*YOUR OBJECTIVE*
For the records that follow, give the number of lines in which the word "pandas" occurs, with nothing added.

*PROVIDED DATA*
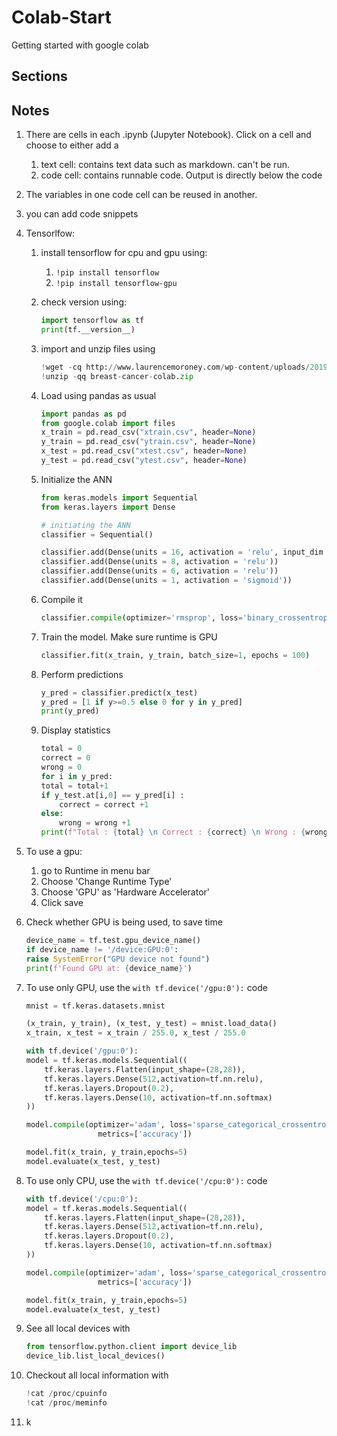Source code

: # Colab-Start

Getting started with google colab

## Sections

## Notes

1. There are cells in each .ipynb (Jupyter Notebook). Click on a cell and choose to either add a
   1. text cell: contains text data such as markdown. can't be run.
   2. code cell: contains runnable code. Output is directly below the code
2. The variables in one code cell can be reused in another.
3. you can add code snippets
4. Tensorlfow:
   1. install tensorflow for cpu and gpu using:
      1. `!pip install tensorflow`
      2. `!pip install tensorflow-gpu`
   2. check version using:

        ```python
        import tensorflow as tf
        print(tf.__version__)
        ```

   3. import and unzip files using

        ```python
        !wget -cq http://www.laurencemoroney.com/wp-content/uploads/2019/02/breast-cancer-colab.zip
        !unzip -qq breast-cancer-colab.zip
        ```

   4. Load using pandas as usual

        ```python
        import pandas as pd
        from google.colab import files
        x_train = pd.read_csv("xtrain.csv", header=None)
        y_train = pd.read_csv("ytrain.csv", header=None)
        x_test = pd.read_csv("xtest.csv", header=None)
        y_test = pd.read_csv("ytest.csv", header=None)
        ```

   5. Initialize the ANN

        ```python
        from keras.models import Sequential
        from keras.layers import Dense

        # initiating the ANN
        classifier = Sequential() 

        classifier.add(Dense(units = 16, activation = 'relu', input_dim = 30))
        classifier.add(Dense(units = 8, activation = 'relu'))
        classifier.add(Dense(units = 6, activation = 'relu'))
        classifier.add(Dense(units = 1, activation = 'sigmoid'))
        ```

   6. Compile it 

        ```python
        classifier.compile(optimizer='rmsprop', loss='binary_crossentropy')
        ```

   7. Train the model. Make sure runtime is GPU

        ```python
        classifier.fit(x_train, y_train, batch_size=1, epochs = 100)
        ```

   8. Perform predictions

        ```python
        y_pred = classifier.predict(x_test)
        y_pred = [1 if y>=0.5 else 0 for y in y_pred]
        print(y_pred)
        ```

   9. Display statistics

        ```python
        total = 0
        correct = 0
        wrong = 0
        for i in y_pred:
        total = total+1
        if y_test.at[i,0] == y_pred[i] :
            correct = correct +1
        else:
            wrong = wrong +1
        print(f"Total : {total} \n Correct : {correct} \n Wrong : {wrong}")
        ```

5. To use a gpu:
    1. go to Runtime in menu bar
    2. Choose 'Change Runtime Type'
    3. Choose 'GPU' as 'Hardware Accelerator'
    4. Click save
6. Check whether GPU is being used, to save time

    ```python
    device_name = tf.test.gpu_device_name()
    if device_name != '/device:GPU:0':
    raise SystemError("GPU device not found")
    print(f'Found GPU at: {device_name}')
    ```

7. To use only GPU, use the `with tf.device('/gpu:0'):` code

    ```python
    mnist = tf.keras.datasets.mnist

    (x_train, y_train), (x_test, y_test) = mnist.load_data()
    x_train, x_test = x_train / 255.0, x_test / 255.0

    with tf.device('/gpu:0'):
    model = tf.keras.models.Sequential((
        tf.keras.layers.Flatten(input_shape=(28,28)),
        tf.keras.layers.Dense(512,activation=tf.nn.relu),
        tf.keras.layers.Dropout(0.2),
        tf.keras.layers.Dense(10, activation=tf.nn.softmax)
    ))

    model.compile(optimizer='adam', loss='sparse_categorical_crossentropy',
                    metrics=['accuracy'])

    model.fit(x_train, y_train,epochs=5)
    model.evaluate(x_test, y_test)
    ```

8. To use only CPU, use the `with tf.device('/cpu:0'):` code

    ```python
    with tf.device('/cpu:0'):
    model = tf.keras.models.Sequential((
        tf.keras.layers.Flatten(input_shape=(28,28)),
        tf.keras.layers.Dense(512,activation=tf.nn.relu),
        tf.keras.layers.Dropout(0.2),
        tf.keras.layers.Dense(10, activation=tf.nn.softmax)
    ))

    model.compile(optimizer='adam', loss='sparse_categorical_crossentropy',
                    metrics=['accuracy'])

    model.fit(x_train, y_train,epochs=5)
    model.evaluate(x_test, y_test)
    ```

9. See all local devices with

    ```python
    from tensorflow.python.client import device_lib
    device_lib.list_local_devices()
    ```

10. Checkout all local information with

    ```python
    !cat /proc/cpuinfo
    !cat /proc/meminfo
    ```

11. k
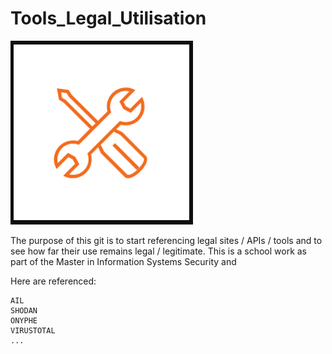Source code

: # Tools_Legal_Utilisation
<p align="center"> 

![image](https://github.com/MichalonCarpino/Tools_Legal_Utilisation/blob/main/Tools_Legal_Utilisation/images/tools.PNG)
</p>

The purpose of this git is to start referencing legal sites / APIs / tools and to see how far their use remains legal / legitimate. This is a school work as part of the Master in Information Systems Security and

Here are referenced:

    AIL
    SHODAN
    ONYPHE
    VIRUSTOTAL
    ...
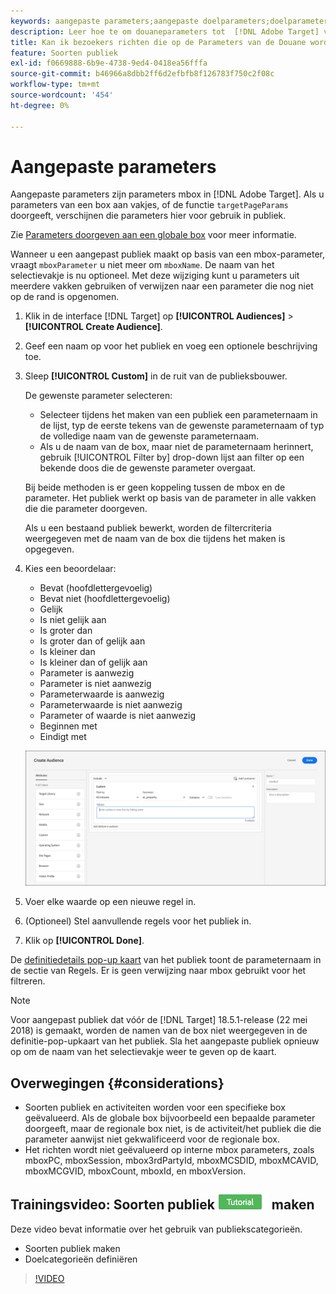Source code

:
```yaml
---
keywords: aangepaste parameters;aangepaste doelparameters;doelparameters;doelparameters;doelframes;doelframes opgeven, parameters
description: Leer hoe te om douaneparameters tot  [!DNL Adobe Target] voor gebruik in publiek over te gaan.
title: Kan ik bezoekers richten die op de Parameters van de Douane worden gebaseerd?
feature: Soorten publiek
exl-id: f0669888-6b9e-4738-9ed4-0418ea56fffa
source-git-commit: b46966a8dbb2ff6d2efbfb8f126783f750c2f08c
workflow-type: tm+mt
source-wordcount: '454'
ht-degree: 0%

---
```


# Aangepaste parameters

Aangepaste parameters zijn parameters mbox in [!DNL Adobe Target]. Als u parameters van een box aan vakjes, of de functie `targetPageParams` doorgeeft, verschijnen die parameters hier voor gebruik in publiek.

Zie [Parameters doorgeven aan een globale box](/help/c-implementing-target/c-implementing-target-for-client-side-web/t-mbox-download/c-understanding-global-mbox/pass-parameters-to-global-mbox.md) voor meer informatie.

Wanneer u een aangepast publiek maakt op basis van een mbox-parameter, vraagt `mboxParameter` u niet meer om `mboxName`. De naam van het selectievakje is nu optioneel. Met deze wijziging kunt u parameters uit meerdere vakken gebruiken of verwijzen naar een parameter die nog niet op de rand is opgenomen.

1. Klik in de interface [!DNL Target] op **[!UICONTROL Audiences]** > **[!UICONTROL Create Audience]**.
1. Geef een naam op voor het publiek en voeg een optionele beschrijving toe.
1. Sleep **[!UICONTROL Custom]** in de ruit van de publieksbouwer.

   De gewenste parameter selecteren:

   * Selecteer tijdens het maken van een publiek een parameternaam in de lijst, typ de eerste tekens van de gewenste parameternaam of typ de volledige naam van de gewenste parameternaam.
   * Als u de naam van de box, maar niet de parameternaam herinnert, gebruik [!UICONTROL Filter by] drop-down lijst aan filter op een bekende doos die de gewenste parameter overgaat.

   Bij beide methoden is er geen koppeling tussen de mbox en de parameter. Het publiek werkt op basis van de parameter in alle vakken die die parameter doorgeven.

   Als u een bestaand publiek bewerkt, worden de filtercriteria weergegeven met de naam van de box die tijdens het maken is opgegeven.

1. Kies een beoordelaar:

   * Bevat (hoofdlettergevoelig)
   * Bevat niet (hoofdlettergevoelig)
   * Gelijk
   * Is niet gelijk aan
   * Is groter dan
   * Is groter dan of gelijk aan
   * Is kleiner dan
   * Is kleiner dan of gelijk aan
   * Parameter is aanwezig
   * Parameter is niet aanwezig
   * Parameterwaarde is aanwezig
   * Parameterwaarde is niet aanwezig
   * Parameter of waarde is niet aanwezig
   * Beginnen met
   * Eindigt met

   ![Aangepast parameterpubliek](assets/custom.png)

1. Voer elke waarde op een nieuwe regel in.
1. (Optioneel) Stel aanvullende regels voor het publiek in.
1. Klik op **[!UICONTROL Done]**.

De [definitiedetails pop-up kaart](/help/c-target/c-audiences/audiences.md#section_11B9C4A777E14D36BA1E925021945780) van het publiek toont de parameternaam in de sectie van Regels. Er is geen verwijzing naar mbox gebruikt voor het filtreren.

>[!NOTE]
>
>Voor aangepast publiek dat vóór de [!DNL Target] 18.5.1-release (22 mei 2018) is gemaakt, worden de namen van de box niet weergegeven in de definitie-pop-upkaart van het publiek. Sla het aangepaste publiek opnieuw op om de naam van het selectievakje weer te geven op de kaart.

## Overwegingen {#considerations}

* Soorten publiek en activiteiten worden voor een specifieke box geëvalueerd. Als de globale box bijvoorbeeld een bepaalde parameter doorgeeft, maar de regionale box niet, is de activiteit/het publiek die die parameter aanwijst niet gekwalificeerd voor de regionale box.
* Het richten wordt niet geëvalueerd op interne mbox parameters, zoals mboxPC, mboxSession, mbox3rdPartyId, mboxMCSDID, mboxMCAVID, mboxMCGVID, mboxCount, mboxId, en mboxVersion.

## Trainingsvideo: Soorten publiek ![Zelfstudie-badge](/help/assets/tutorial.png) maken

Deze video bevat informatie over het gebruik van publiekscategorieën.

* Soorten publiek maken
* Doelcategorieën definiëren

>[!VIDEO](https://video.tv.adobe.com/v/17392)
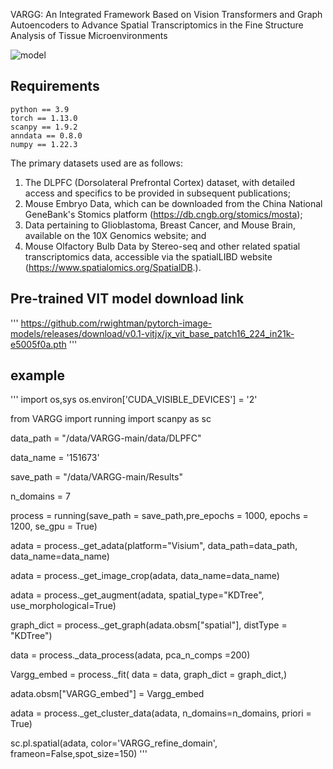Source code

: VARGG: An Integrated Framework Based on Vision Transformers and Graph Autoencoders to Advance Spatial Transcriptomics in the Fine Structure Analysis of Tissue Microenvironments


![model](https://github.com/w2260584531/VARGG-main/assets/140353599/bb83297c-0937-48c7-8740-d0f47735a89c)


## Requirements
```
python == 3.9  
torch == 1.13.0  
scanpy == 1.9.2  
anndata == 0.8.0  
numpy == 1.22.3
```

The primary datasets used are as follows: 
1) The DLPFC (Dorsolateral Prefrontal Cortex) dataset, with detailed access and specifics to be provided in subsequent publications; 
2) Mouse Embryo Data, which can be downloaded from the China National GeneBank's Stomics platform (https://db.cngb.org/stomics/mosta);
3) Data pertaining to Glioblastoma, Breast Cancer, and Mouse Brain, available on the 10X Genomics website; and
4) Mouse Olfactory Bulb Data by Stereo-seq and other related spatial transcriptomics data, accessible via the spatialLIBD website (https://www.spatialomics.org/SpatialDB.).

## Pre-trained VIT model download link
'''
https://github.com/rwightman/pytorch-image-models/releases/download/v0.1-vitjx/jx_vit_base_patch16_224_in21k-e5005f0a.pth
'''


## example
'''
import os,sys
os.environ['CUDA_VISIBLE_DEVICES'] = '2'

from VARGG import running
import scanpy as sc



data_path = "/data/VARGG-main/data/DLPFC"

data_name = '151673' 

save_path = "/data/VARGG-main/Results" 

n_domains = 7 

process = running(save_path = save_path,pre_epochs = 1000, epochs = 1200, se_gpu = True)

adata = process._get_adata(platform="Visium", data_path=data_path, data_name=data_name)

adata = process._get_image_crop(adata, data_name=data_name) 

adata = process._get_augment(adata, spatial_type="KDTree", use_morphological=True)

graph_dict = process._get_graph(adata.obsm["spatial"], distType = "KDTree")

data = process._data_process(adata, pca_n_comps =200)

Vargg_embed = process._fit(
		data = data,
		graph_dict = graph_dict,)

adata.obsm["VARGG_embed"] = Vargg_embed

adata = process._get_cluster_data(adata, n_domains=n_domains, priori = True)


sc.pl.spatial(adata, color='VARGG_refine_domain', frameon=False,spot_size=150)
'''
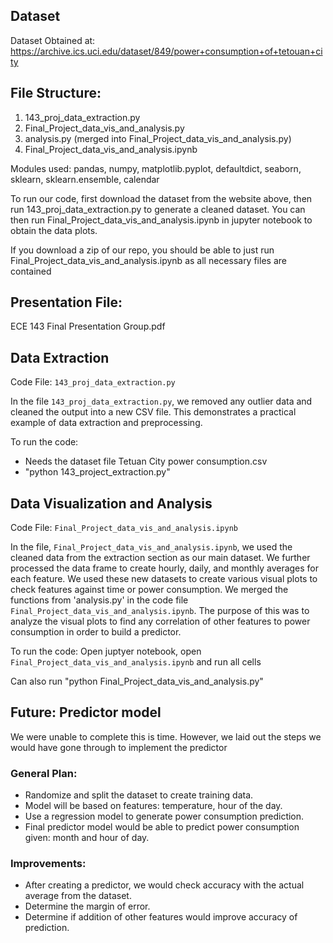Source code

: 
## Dataset
Dataset Obtained at: https://archive.ics.uci.edu/dataset/849/power+consumption+of+tetouan+city

## File Structure:
1. 143_proj_data_extraction.py
3. Final_Project_data_vis_and_analysis.py
4. analysis.py (merged into Final_Project_data_vis_and_analysis.py)
5. Final_Project_data_vis_and_analysis.ipynb

Modules used: pandas, numpy, matplotlib.pyplot, defaultdict, seaborn, sklearn, sklearn.ensemble, calendar

To run our code, first download the dataset from the website above, then run 143_proj_data_extraction.py to generate a cleaned dataset. You can then run Final_Project_data_vis_and_analysis.ipynb in jupyter notebook to obtain the data plots.

If you download a zip of our repo, you should be able to just run Final_Project_data_vis_and_analysis.ipynb as all necessary files are contained

## Presentation File:
ECE 143 Final Presentation Group.pdf

## Data Extraction
Code File: `143_proj_data_extraction.py`

In the file `143_proj_data_extraction.py`, we removed any outlier data and cleaned the output into a new CSV file. This demonstrates a practical example of data extraction and preprocessing.

To run the code: 
- Needs the dataset file Tetuan City power consumption.csv
- "python 143_project_extraction.py"


## Data Visualization and Analysis
Code File: `Final_Project_data_vis_and_analysis.ipynb`

In the file,  `Final_Project_data_vis_and_analysis.ipynb`, we used the cleaned data from the extraction section as our main dataset. We further processed the data frame to create hourly, daily, and monthly averages for each feature. We used these new datasets to create various visual plots to check features against time or power consumption. We merged the functions from 'analysis.py' in the code file `Final_Project_data_vis_and_analysis.ipynb`. The purpose of this was to analyze the visual plots to find any correlation of other features to power consumption in order to build a predictor.

To run the code:
Open juptyer notebook, open `Final_Project_data_vis_and_analysis.ipynb` and run all cells

Can also run "python Final_Project_data_vis_and_analysis.py"

## Future: Predictor model
We were unable to complete this is time. However, we laid out the steps we would have gone through to implement the predictor

### General Plan:
- Randomize and split the dataset to create training data.
- Model will be based on features: temperature, hour of the day.
- Use a regression model to generate power consumption prediction.
- Final predictor model would be able to predict power consumption given: month and hour of day.

### Improvements:
- After creating a predictor, we would check accuracy with the actual average from the dataset.
- Determine the margin of error.
- Determine if addition of other features would improve accuracy of prediction.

*ANSWER SECTION*
3